I should build up the fire before I go up to bed, he thought. If I don’t, this place is going to be as cold as Grant’s Tomb in the morning.

But the coughing, which had temporarily subsided, would no doubt begin again if he got up and started moving the phlegm around. And he was tired.

Also, you put the rat down pretty close to the stove. I think you brought it in to die a natural death, didn’t you? Not to broil it alive Build the fire up in the morning.

The wind droned around the cabin, occasionally rising to a womanish screech, then subsiding to that drone again. The sleet slatted against the windows. As he listened to these sounds, they seemed to merge. He closed his eyes, then opened them again. Had the rat died? At first he thought it had, but then that tiny paw made another short slow stroke. So not quite yet.

Drew closed his eyes.

And slept.

22


He awoke with a start when another branch thudded down on the roof. He had no idea how long he had been out. It could have been fifteen minutes, it could have been two hours, but one thing was sure: there was no rat in front of the stove. Apparently Monsieur Rat hadn’t been as badly hurt as Drew had thought; it had come around and was now somewhere in the house with him. He didn’t much care for that idea, but it was his own fault. He had invited it in, after all.

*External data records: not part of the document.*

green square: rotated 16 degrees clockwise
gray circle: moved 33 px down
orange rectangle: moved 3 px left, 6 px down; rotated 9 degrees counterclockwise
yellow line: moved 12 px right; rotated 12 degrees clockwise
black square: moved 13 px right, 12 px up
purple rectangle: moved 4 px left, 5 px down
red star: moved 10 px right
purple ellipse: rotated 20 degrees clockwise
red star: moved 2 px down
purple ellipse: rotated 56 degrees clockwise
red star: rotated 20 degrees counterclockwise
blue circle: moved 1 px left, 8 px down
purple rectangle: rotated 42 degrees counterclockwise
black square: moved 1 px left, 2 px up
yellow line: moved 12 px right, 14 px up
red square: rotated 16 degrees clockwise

You have to invite them in, Drew thought. Vampires. Wargs. The devil in his black riding boots. You have to invite—

“Drew.”

He started so strongly at the sound of that voice that he almost kicked over the lantern. He looked around and by the light of the dying fire in the stove, saw the rat. He was on Pop’s desk under the stairs, sitting on his back paws between the laptop and the portable printer. Sitting, in fact, on the manuscript of Bitter River.

Drew tried to speak, but at first could only manage a croak. He cleared his throat—which was painful—and tried again. “I thought you just said something.”

“I did.” The rat’s mouth didn’t move, but the voice was coming from him, all right; it wasn’t in Drew’s head.

“This is a dream,” Drew said. “Or delirium. Maybe both.”

“No, it’s real enough,” the rat said. “You’re awake and you’re not delirious. Your fever’s going down. Check for yourself.”